SPLV holds the 100 least-volatile stocks in the S&P 500 with no mechanism to adjust sector biases or tilts. As a result, the low-vol fund dedicates nearly one-third of its portfolio to the utilities space. We did a quick rundown of sector contributions to SPLV’s price drop in the past month and here’s what we found:
The utilities sector was by far the most dominant factor in the group—but there’s an even bigger story here.
Utility stocks have taken a beating in the past few months as investors moved out of dividend-paying equities in favor of Treasurys, which are starting to see higher yields. As Jonathan Cheng at the Wall Street Journal pointed out, the recent market has been heavily driven by defensive stocks, and it looks like investors are finally turning to cyclical stocks.
However, utilities exposure isn’t unique to SPLV.
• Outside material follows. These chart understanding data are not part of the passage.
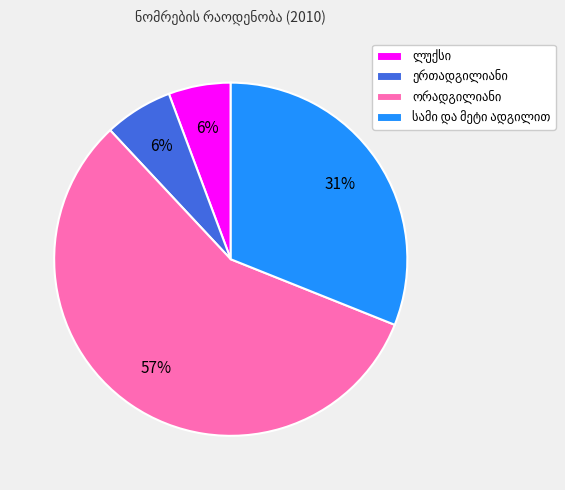

Is there any slice that represents more than half of the pie?

Yes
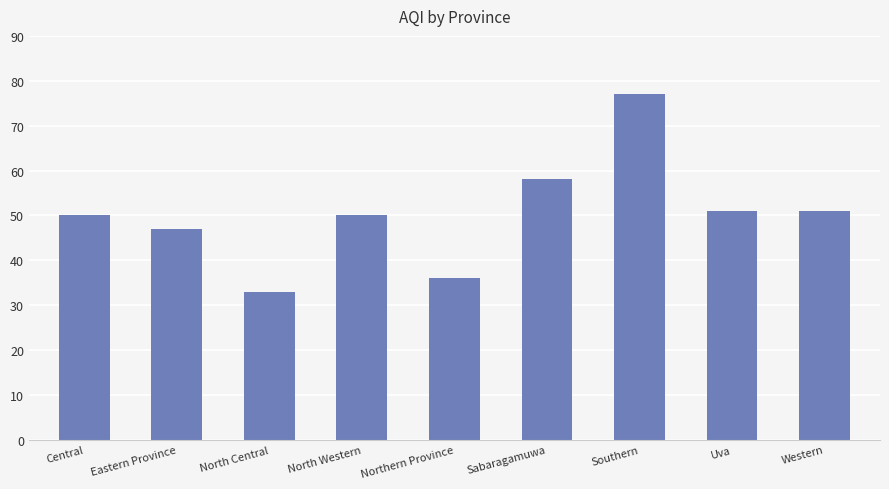

What position from the right is North Central?

7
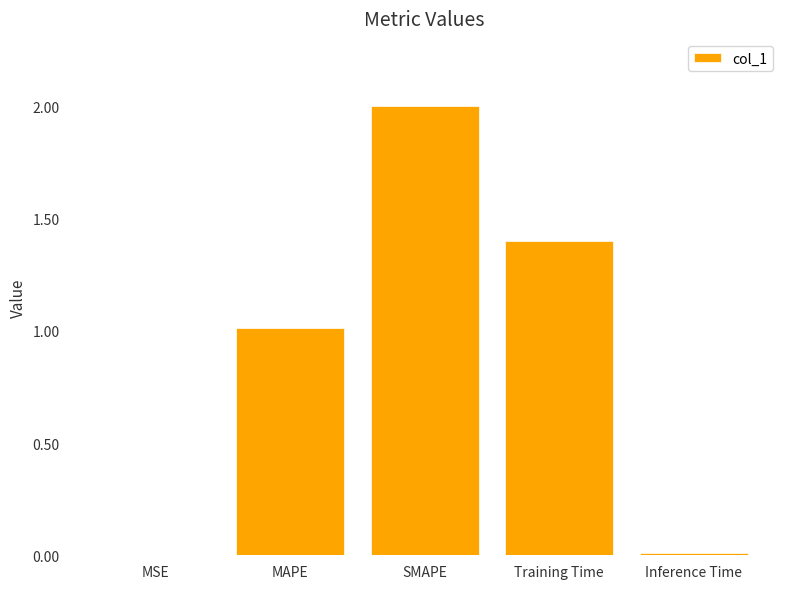

Is it true that the value at SMAPE is 3.1?

False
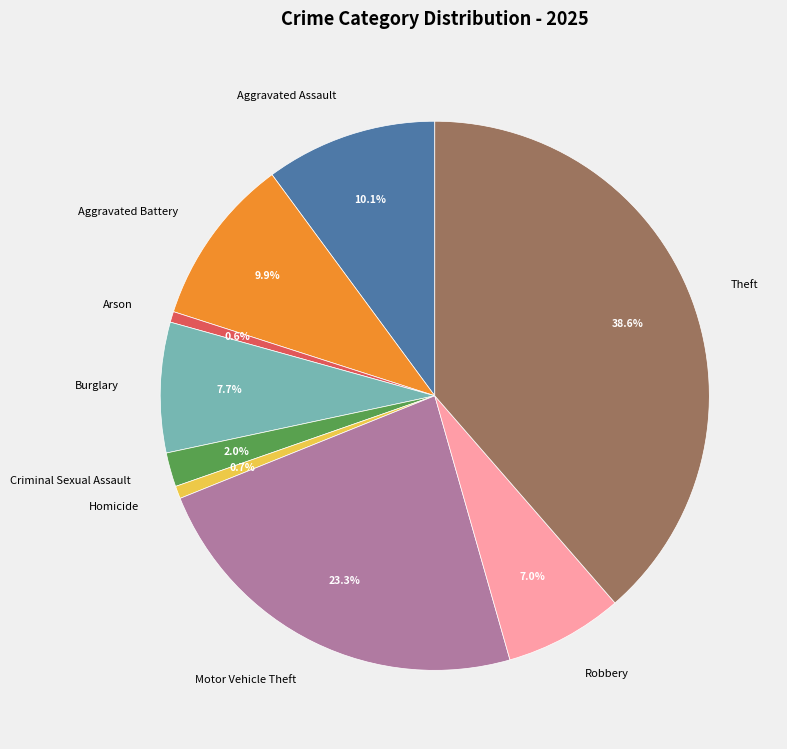

What portion of the pie excludes Aggravated Battery?

90.1%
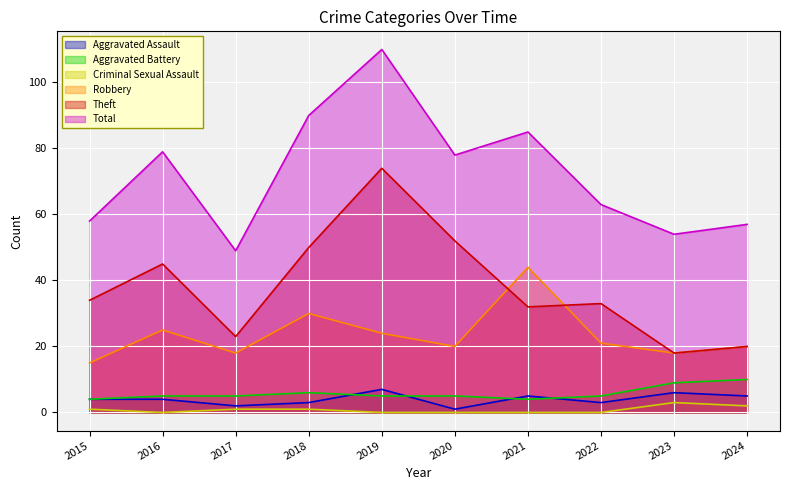

The Total series shows 14 at 2023. True or false?

False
As you can see above, it’s a feature that has affected the SPDR S&P 500 ETF’s (NYSEArca: SPY) portfolio in the past month as well.
The key difference here between SPLV and SPY is SPY’s exposure to financial firms that SPLV has discarded in its search for low-volatility stocks. As a result, SPY benefited from the rally in its group of financials relative to the group of financials in SPLV.
The inherent bias toward defensive stocks in USMV and SPLV was the backbone behind the funds’ low-volatility strategies.
However, if yields continue to climb as we’ve seen in recent weeks, these biases might undo the outperformance that investors have benefited from in the past.